_Description of the task_: Set the entries below down again, please. Match them exactly.

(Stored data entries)
____________________
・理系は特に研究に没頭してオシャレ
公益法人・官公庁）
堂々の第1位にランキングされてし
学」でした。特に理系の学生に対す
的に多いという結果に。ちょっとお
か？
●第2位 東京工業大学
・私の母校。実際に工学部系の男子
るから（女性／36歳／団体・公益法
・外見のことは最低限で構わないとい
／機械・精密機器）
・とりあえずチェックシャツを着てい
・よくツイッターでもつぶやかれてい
____________________
_Written answer_:
・理系は特に研究に没頭してオシャレ
公益法人・官公庁）
堂々の第1位にランキングされてし
学」でした。特に理系の学生に対す
的に多いという結果に。ちょっとお
か？
●第2位 東京工業大学
・私の母校。実際に工学部系の男子
るから（女性／36歳／団体・公益法
・外見のことは最低限で構わないとい
／機械・精密機器）
・とりあえずチェックシャツを着てい
・よくツイッターでもつぶやかれてい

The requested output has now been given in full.